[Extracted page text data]
—————
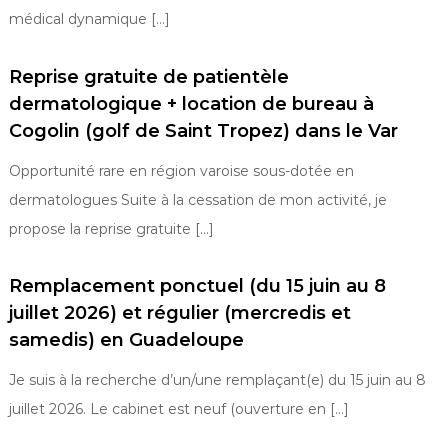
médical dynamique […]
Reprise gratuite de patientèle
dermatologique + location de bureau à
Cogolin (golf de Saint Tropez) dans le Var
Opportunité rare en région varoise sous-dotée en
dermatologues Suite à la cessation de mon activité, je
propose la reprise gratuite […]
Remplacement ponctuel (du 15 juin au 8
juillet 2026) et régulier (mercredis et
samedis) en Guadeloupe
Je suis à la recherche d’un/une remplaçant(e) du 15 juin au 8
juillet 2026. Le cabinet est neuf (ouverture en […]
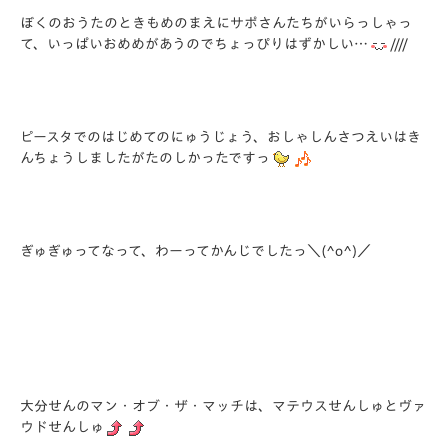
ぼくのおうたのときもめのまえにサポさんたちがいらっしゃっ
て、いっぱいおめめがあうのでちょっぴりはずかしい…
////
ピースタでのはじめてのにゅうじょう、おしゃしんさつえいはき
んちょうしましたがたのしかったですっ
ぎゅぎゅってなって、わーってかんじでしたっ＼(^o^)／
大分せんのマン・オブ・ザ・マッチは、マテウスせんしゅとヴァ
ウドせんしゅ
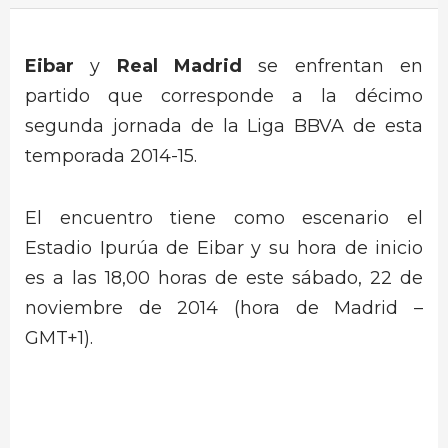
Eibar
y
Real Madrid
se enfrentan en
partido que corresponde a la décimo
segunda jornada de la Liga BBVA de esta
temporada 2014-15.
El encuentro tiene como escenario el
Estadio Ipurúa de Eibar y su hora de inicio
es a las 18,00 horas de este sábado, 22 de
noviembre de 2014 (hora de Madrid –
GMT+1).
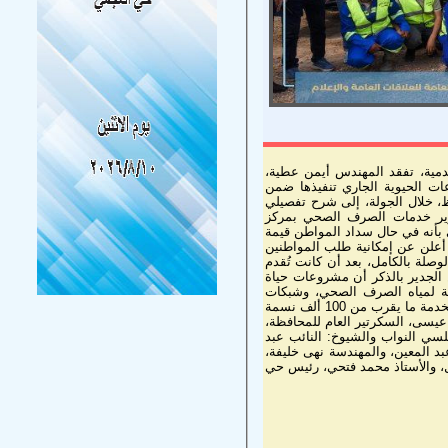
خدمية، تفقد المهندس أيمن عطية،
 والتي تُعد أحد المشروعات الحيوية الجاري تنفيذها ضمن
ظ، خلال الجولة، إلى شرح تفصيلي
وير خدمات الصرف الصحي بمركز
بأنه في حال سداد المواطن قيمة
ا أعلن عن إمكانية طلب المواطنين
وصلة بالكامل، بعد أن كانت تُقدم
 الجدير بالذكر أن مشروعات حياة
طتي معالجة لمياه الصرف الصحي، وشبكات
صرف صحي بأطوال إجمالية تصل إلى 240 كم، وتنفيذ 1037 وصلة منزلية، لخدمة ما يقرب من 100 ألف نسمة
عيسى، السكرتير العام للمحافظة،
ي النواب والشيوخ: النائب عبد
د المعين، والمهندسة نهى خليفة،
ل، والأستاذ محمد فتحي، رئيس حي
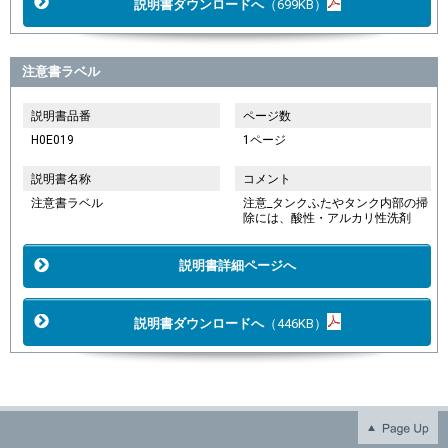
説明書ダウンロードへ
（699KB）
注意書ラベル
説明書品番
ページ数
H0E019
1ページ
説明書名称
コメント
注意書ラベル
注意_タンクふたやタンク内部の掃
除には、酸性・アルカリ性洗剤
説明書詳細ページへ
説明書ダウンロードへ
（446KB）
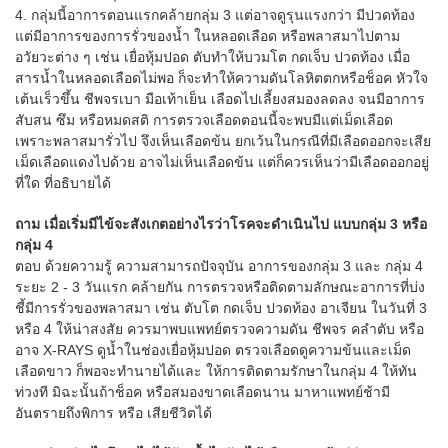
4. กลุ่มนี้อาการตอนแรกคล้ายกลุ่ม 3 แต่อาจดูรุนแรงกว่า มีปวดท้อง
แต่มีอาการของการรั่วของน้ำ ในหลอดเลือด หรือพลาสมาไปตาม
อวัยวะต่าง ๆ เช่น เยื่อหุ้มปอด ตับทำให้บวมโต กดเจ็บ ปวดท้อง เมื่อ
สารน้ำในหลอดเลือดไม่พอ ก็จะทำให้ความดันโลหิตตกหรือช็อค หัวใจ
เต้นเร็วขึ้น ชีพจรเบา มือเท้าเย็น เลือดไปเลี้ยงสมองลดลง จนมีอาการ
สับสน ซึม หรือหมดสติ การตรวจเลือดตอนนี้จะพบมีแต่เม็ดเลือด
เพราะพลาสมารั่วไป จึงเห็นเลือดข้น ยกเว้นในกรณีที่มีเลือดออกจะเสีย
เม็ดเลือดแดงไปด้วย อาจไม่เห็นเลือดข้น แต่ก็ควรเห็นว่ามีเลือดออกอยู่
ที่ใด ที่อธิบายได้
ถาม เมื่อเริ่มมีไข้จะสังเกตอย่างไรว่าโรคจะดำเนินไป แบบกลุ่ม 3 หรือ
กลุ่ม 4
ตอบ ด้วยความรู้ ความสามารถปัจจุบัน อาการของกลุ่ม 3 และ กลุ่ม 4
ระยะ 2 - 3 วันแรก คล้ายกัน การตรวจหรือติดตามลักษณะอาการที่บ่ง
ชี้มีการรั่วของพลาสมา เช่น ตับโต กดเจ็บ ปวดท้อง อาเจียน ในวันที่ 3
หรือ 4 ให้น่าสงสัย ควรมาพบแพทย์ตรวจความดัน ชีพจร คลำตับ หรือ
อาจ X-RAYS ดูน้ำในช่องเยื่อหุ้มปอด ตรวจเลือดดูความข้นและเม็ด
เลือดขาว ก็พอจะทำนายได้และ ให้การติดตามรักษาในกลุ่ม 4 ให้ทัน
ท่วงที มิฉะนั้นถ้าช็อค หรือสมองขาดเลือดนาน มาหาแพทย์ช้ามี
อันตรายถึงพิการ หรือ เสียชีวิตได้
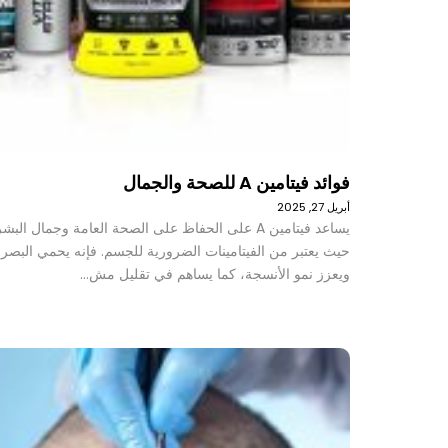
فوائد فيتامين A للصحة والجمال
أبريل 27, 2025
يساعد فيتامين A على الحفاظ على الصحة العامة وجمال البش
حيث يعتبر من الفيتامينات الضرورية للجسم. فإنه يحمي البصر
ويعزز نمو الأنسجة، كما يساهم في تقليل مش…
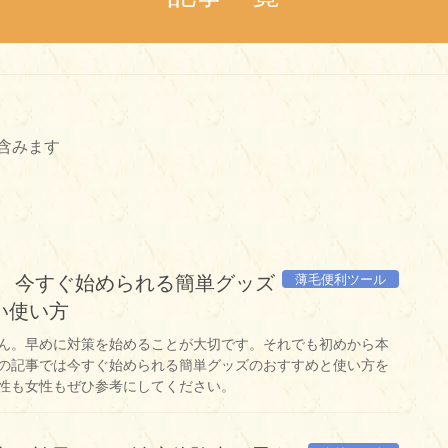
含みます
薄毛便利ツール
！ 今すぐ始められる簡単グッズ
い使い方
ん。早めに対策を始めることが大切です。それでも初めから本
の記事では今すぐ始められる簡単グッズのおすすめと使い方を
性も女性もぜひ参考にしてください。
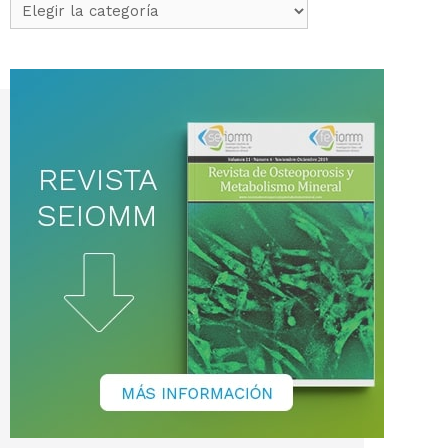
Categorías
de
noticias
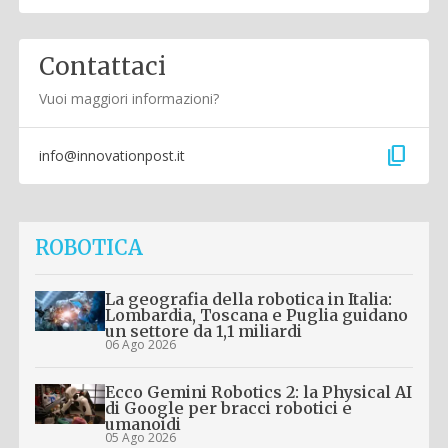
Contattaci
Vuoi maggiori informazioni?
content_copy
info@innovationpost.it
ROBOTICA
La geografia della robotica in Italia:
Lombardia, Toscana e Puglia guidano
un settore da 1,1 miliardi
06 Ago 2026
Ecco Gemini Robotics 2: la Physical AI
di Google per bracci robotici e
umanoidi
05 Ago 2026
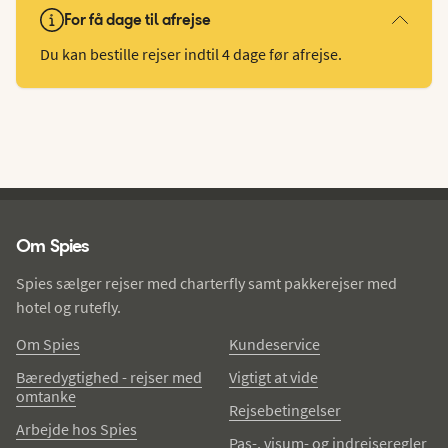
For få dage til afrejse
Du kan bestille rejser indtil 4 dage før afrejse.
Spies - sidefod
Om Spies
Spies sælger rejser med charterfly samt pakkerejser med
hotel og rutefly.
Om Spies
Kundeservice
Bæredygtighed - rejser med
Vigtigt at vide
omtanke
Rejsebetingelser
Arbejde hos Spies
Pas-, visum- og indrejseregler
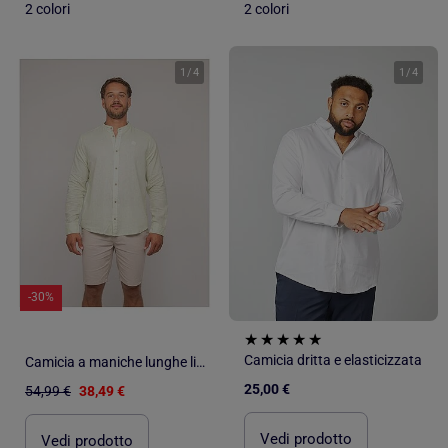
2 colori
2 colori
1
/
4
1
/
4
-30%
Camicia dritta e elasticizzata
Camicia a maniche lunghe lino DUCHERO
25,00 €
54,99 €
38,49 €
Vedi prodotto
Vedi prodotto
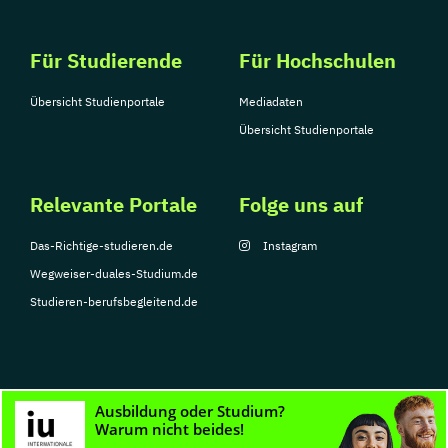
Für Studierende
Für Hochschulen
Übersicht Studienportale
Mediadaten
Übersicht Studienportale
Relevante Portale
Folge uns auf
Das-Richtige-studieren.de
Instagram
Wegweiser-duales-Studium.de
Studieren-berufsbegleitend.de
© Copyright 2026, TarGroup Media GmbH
—————
* Exercise
What is needed is an exact printout of all the entries, without the pictures.

* Output of the exercise
médical dynamique […]
Reprise gratuite de patientèle
dermatologique + location de bureau à
Cogolin (golf de Saint Tropez) dans le Var
Opportunité rare en région varoise sous-dotée en
dermatologues Suite à la cessation de mon activité, je
propose la reprise gratuite […]
Remplacement ponctuel (du 15 juin au 8
juillet 2026) et régulier (mercredis et
samedis) en Guadeloupe
Je suis à la recherche d’un/une remplaçant(e) du 15 juin au 8
juillet 2026. Le cabinet est neuf (ouverture en […]
ぼくのおうたのときもめのまえにサポさんたちがいらっしゃっ
て、いっぱいおめめがあうのでちょっぴりはずかしい…
////
ピースタでのはじめてのにゅうじょう、おしゃしんさつえいはき
んちょうしましたがたのしかったですっ
ぎゅぎゅってなって、わーってかんじでしたっ＼(^o^)／
大分せんのマン・オブ・ザ・マッチは、マテウスせんしゅとヴァ
ウドせんしゅ
Eibar
y
Real Madrid
se enfrentan en
partido que corresponde a la décimo
segunda jornada de la Liga BBVA de esta
temporada 2014-15.
El encuentro tiene como escenario el
Estadio Ipurúa de Eibar y su hora de inicio
es a las 18,00 horas de este sábado, 22 de
noviembre de 2014 (hora de Madrid –
GMT+1).
خدمية، تفقد المهندس أيمن عطية،
 والتي تُعد أحد المشروعات الحيوية الجاري تنفيذها ضمن
ظ، خلال الجولة، إلى شرح تفصيلي
وير خدمات الصرف الصحي بمركز
بأنه في حال سداد المواطن قيمة
ا أعلن عن إمكانية طلب المواطنين
وصلة بالكامل، بعد أن كانت تُقدم
 الجدير بالذكر أن مشروعات حياة
طتي معالجة لمياه الصرف الصحي، وشبكات
صرف صحي بأطوال إجمالية تصل إلى 240 كم، وتنفيذ 1037 وصلة منزلية، لخدمة ما يقرب من 100 ألف نسمة
عيسى، السكرتير العام للمحافظة،
ي النواب والشيوخ: النائب عبد
د المعين، والمهندسة نهى خليفة،
ل، والأستاذ محمد فتحي، رئيس حي
説明書ダウンロードへ
（699KB）
注意書ラベル
説明書品番
ページ数
H0E019
1ページ
説明書名称
コメント
注意書ラベル
注意_タンクふたやタンク内部の掃
除には、酸性・アルカリ性洗剤
説明書詳細ページへ
説明書ダウンロードへ
（446KB）
4. กลุ่มนี้อาการตอนแรกคล้ายกลุ่ม 3 แต่อาจดูรุนแรงกว่า มีปวดท้อง
แต่มีอาการของการรั่วของน้ำ ในหลอดเลือด หรือพลาสมาไปตาม
อวัยวะต่าง ๆ เช่น เยื่อหุ้มปอด ตับทำให้บวมโต กดเจ็บ ปวดท้อง เมื่อ
สารน้ำในหลอดเลือดไม่พอ ก็จะทำให้ความดันโลหิตตกหรือช็อค หัวใจ
เต้นเร็วขึ้น ชีพจรเบา มือเท้าเย็น เลือดไปเลี้ยงสมองลดลง จนมีอาการ
สับสน ซึม หรือหมดสติ การตรวจเลือดตอนนี้จะพบมีแต่เม็ดเลือด
เพราะพลาสมารั่วไป จึงเห็นเลือดข้น ยกเว้นในกรณีที่มีเลือดออกจะเสีย
เม็ดเลือดแดงไปด้วย อาจไม่เห็นเลือดข้น แต่ก็ควรเห็นว่ามีเลือดออกอยู่
ที่ใด ที่อธิบายได้
ถาม เมื่อเริ่มมีไข้จะสังเกตอย่างไรว่าโรคจะดำเนินไป แบบกลุ่ม 3 หรือ
กลุ่ม 4
ตอบ ด้วยความรู้ ความสามารถปัจจุบัน อาการของกลุ่ม 3 และ กลุ่ม 4
ระยะ 2 - 3 วันแรก คล้ายกัน การตรวจหรือติดตามลักษณะอาการที่บ่ง
ชี้มีการรั่วของพลาสมา เช่น ตับโต กดเจ็บ ปวดท้อง อาเจียน ในวันที่ 3
หรือ 4 ให้น่าสงสัย ควรมาพบแพทย์ตรวจความดัน ชีพจร คลำตับ หรือ
อาจ X-RAYS ดูน้ำในช่องเยื่อหุ้มปอด ตรวจเลือดดูความข้นและเม็ด
เลือดขาว ก็พอจะทำนายได้และ ให้การติดตามรักษาในกลุ่ม 4 ให้ทัน
ท่วงที มิฉะนั้นถ้าช็อค หรือสมองขาดเลือดนาน มาหาแพทย์ช้ามี
อันตรายถึงพิการ หรือ เสียชีวิตได้
فوائد فيتامين A للصحة والجمال
أبريل 27, 2025
يساعد فيتامين A على الحفاظ على الصحة العامة وجمال البش
حيث يعتبر من الفيتامينات الضرورية للجسم. فإنه يحمي البصر
ويعزز نمو الأنسجة، كما يساهم في تقليل مش…
含みます
薄毛便利ツール
！ 今すぐ始められる簡単グッズ
い使い方
ん。早めに対策を始めることが大切です。それでも初めから本
の記事では今すぐ始められる簡単グッズのおすすめと使い方を
性も女性もぜひ参考にしてください。
Categorías
de
noticias
Contattaci
Vuoi maggiori informazioni?
content_copy
info@innovationpost.it
ROBOTICA
La geografia della robotica in Italia:
Lombardia, Toscana e Puglia guidano
un settore da 1,1 miliardi
06 Ago 2026
Ecco Gemini Robotics 2: la Physical AI
di Google per bracci robotici e
umanoidi
05 Ago 2026
For få dage til afrejse
Du kan bestille rejser indtil 4 dage før afrejse.
Spies - sidefod
Om Spies
Spies sælger rejser med charterfly samt pakkerejser med
hotel og rutefly.
Om Spies
Kundeservice
Bæredygtighed - rejser med
Vigtigt at vide
omtanke
Rejsebetingelser
Arbejde hos Spies
Pas-, visum- og indrejseregler
2 colori
2 colori
1
/
4
1
/
4
-30%
Camicia dritta e elasticizzata
Camicia a maniche lunghe lino DUCHERO
25,00 €
54,99 €
38,49 €
Vedi prodotto
Vedi prodotto
Für Studierende
Für Hochschulen
Übersicht Studienportale
Mediadaten
Übersicht Studienportale
Relevante Portale
Folge uns auf
Das-Richtige-studieren.de
Instagram
Wegweiser-duales-Studium.de
Studieren-berufsbegleitend.de
© Copyright 2026, TarGroup Media GmbH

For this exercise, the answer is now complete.